El viejo conventillo de mi barrio era un mundo aparte, cosmopolita y multicultural, allí en sus piezas con piso de tierra convivían sin querellas un grupo humano tan diverso como solidario; zapateros, lustrabotas, suplementeros, maestros de diversos oficios, albañiles, carpinteros, peluqueros, ojalateros, gañanes, costureras, lavanderas, empleadas domésticas de puertas afuera y uno que otro falte con sus trajes de presentador de circo y bigotitos dalisianos.

Algunos se quedaban por años y eran parte del barrio, otros iban y regresaban, otros partían para siempre sin decir a dónde ni expresar un adiós.

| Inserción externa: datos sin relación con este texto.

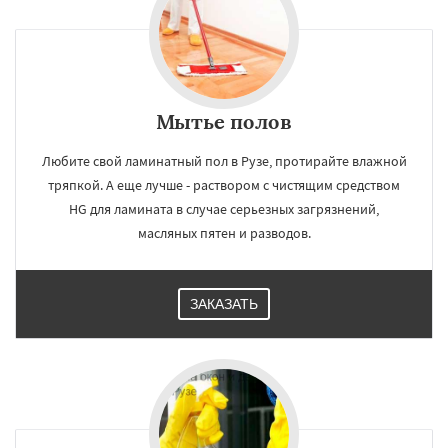
Малаховка
Мытье полов
Любите свой ламинатный пол в Рузе, протирайте влажной
тряпкой. А еще лучше - раствором с чистящим средством
HG для ламината в случае серьезных загрязнений,
масляных пятен и разводов.
ЗАКАЗАТЬ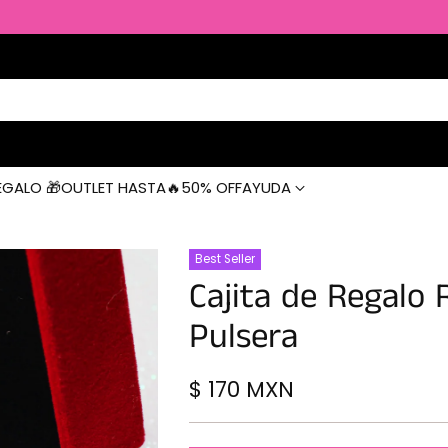
EGALO 🎁
OUTLET HASTA🔥50% OFF
AYUDA
Best Seller
Cajita de Regalo 
Pulsera
$ 170 MXN
Precio
habitual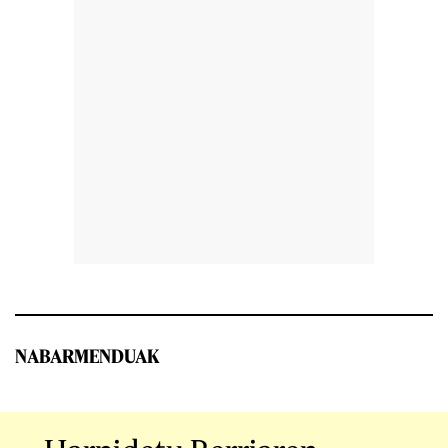
NABARMENDUAK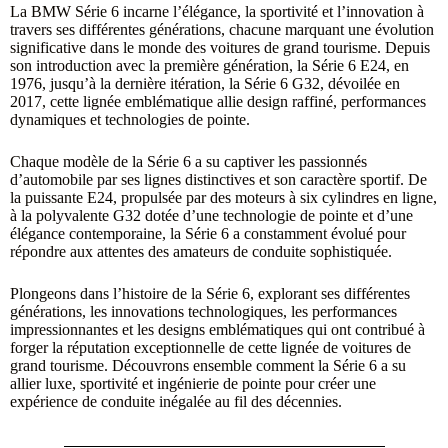
La BMW Série 6 incarne l’élégance, la sportivité et l’innovation à
travers ses différentes générations, chacune marquant une évolution
significative dans le monde des voitures de grand tourisme. Depuis
son introduction avec la première génération, la Série 6 E24, en
1976, jusqu’à la dernière itération, la Série 6 G32, dévoilée en
2017, cette lignée emblématique allie design raffiné, performances
dynamiques et technologies de pointe.
Chaque modèle de la Série 6 a su captiver les passionnés
d’automobile par ses lignes distinctives et son caractère sportif. De
la puissante E24, propulsée par des moteurs à six cylindres en ligne,
à la polyvalente G32 dotée d’une technologie de pointe et d’une
élégance contemporaine, la Série 6 a constamment évolué pour
répondre aux attentes des amateurs de conduite sophistiquée.
Plongeons dans l’histoire de la Série 6, explorant ses différentes
générations, les innovations technologiques, les performances
impressionnantes et les designs emblématiques qui ont contribué à
forger la réputation exceptionnelle de cette lignée de voitures de
grand tourisme. Découvrons ensemble comment la Série 6 a su
allier luxe, sportivité et ingénierie de pointe pour créer une
expérience de conduite inégalée au fil des décennies.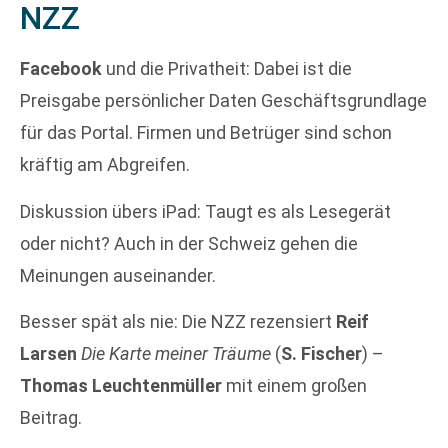
NZZ
Facebook
und die Privatheit: Dabei ist die
Preisgabe persönlicher Daten Geschäftsgrundlage
für das Portal. Firmen und Betrüger sind schon
kräftig am Abgreifen.
Diskussion übers iPad: Taugt es als Lesegerät
oder nicht? Auch in der Schweiz gehen die
Meinungen auseinander.
Besser spät als nie: Die NZZ rezensiert
Reif
Larsen
Die Karte meiner Träume
(
S. Fischer
) –
Thomas Leuchtenmüller
mit einem großen
Beitrag.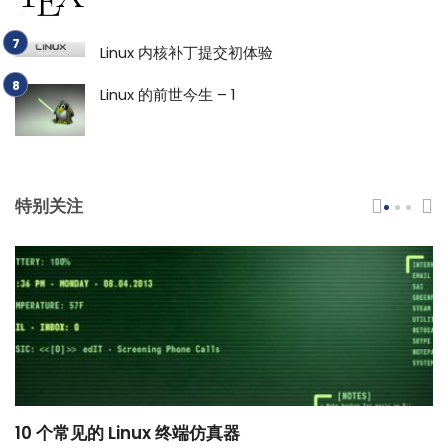
Linux 内核补丁提交初体验
Linux 的前世今生 – 1
特别关注
10 个常见的 Linux 终端仿真器
小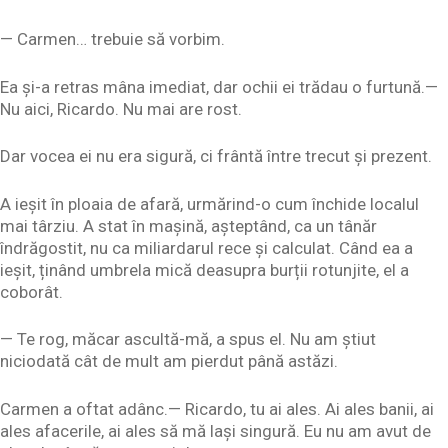
— Carmen… trebuie să vorbim.
Ea și-a retras mâna imediat, dar ochii ei trădau o furtună.—
Nu aici, Ricardo. Nu mai are rost.
Dar vocea ei nu era sigură, ci frântă între trecut și prezent.
A ieșit în ploaia de afară, urmărind-o cum închide localul
mai târziu. A stat în mașină, așteptând, ca un tânăr
îndrăgostit, nu ca miliardarul rece și calculat. Când ea a
ieșit, ținând umbrela mică deasupra burții rotunjite, el a
coborât.
— Te rog, măcar ascultă-mă, a spus el. Nu am știut
niciodată cât de mult am pierdut până astăzi.
Carmen a oftat adânc.— Ricardo, tu ai ales. Ai ales banii, ai
ales afacerile, ai ales să mă lași singură. Eu nu am avut de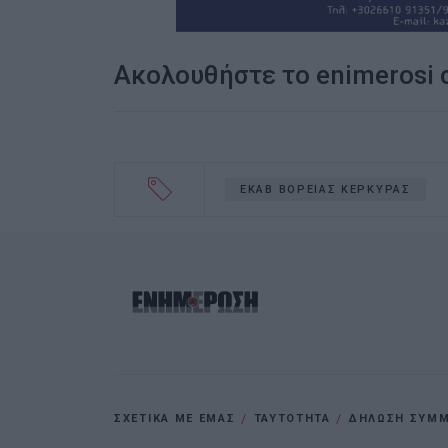
Ακολουθήστε το enimerosi
ΕΚΑΒ ΒΟΡΕΙΑΣ ΚΕΡΚΥΡΑΣ
ΣΧΕΤΙΚΑ ΜΕ ΕΜΑΣ
ΤΑΥΤΟΤΗΤΑ
ΔΗΛΩΣΗ ΣΥΜΜΟ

Nuestra infancia feliz, nos permitía introducirnos por su largo pasillo, observar sus quehaceres y acompañados por los niños que allí habitaban, compañeros inseparables e inolvidables, andar sus corredores y subir a la copa de la gran acacia ubicada en el centro del patio común, en cuyas altas ramas colgaban sus sueños los murciélagos.

Con el mayor sigilo amarrábamos el hilo de la cañuela a una de sus patas haciendo que los adefesios emprendieran sobresaltados un alocado viaje sin destino que nosotros controlábamos desde el suelo, determinando a nuestro antojo las distancias de aquellos vuelos de espanto, la libertad y el destino sin suerte de aquellos mamíferos alados.

Bueno, bueno, el tiempo y la vida giran en círculos, mi padre lo sabía sin haber leído a Nietzsche, y yo lo supe por ambos; mis compañeros de niñez al parecer crecieron más de la cuenta, el viejo caserón que cobijara su infancia y nuestras escaramuzas cayó palo a palo, ladrillo por ladrillo, sólo la cada día más alta copa de la acacia se asoma por sobre el muro de mi encierro y por la noche unos ojos de ratas atisban a través de los visillos y amenazantes me muestran los estiletes virales de sus alas.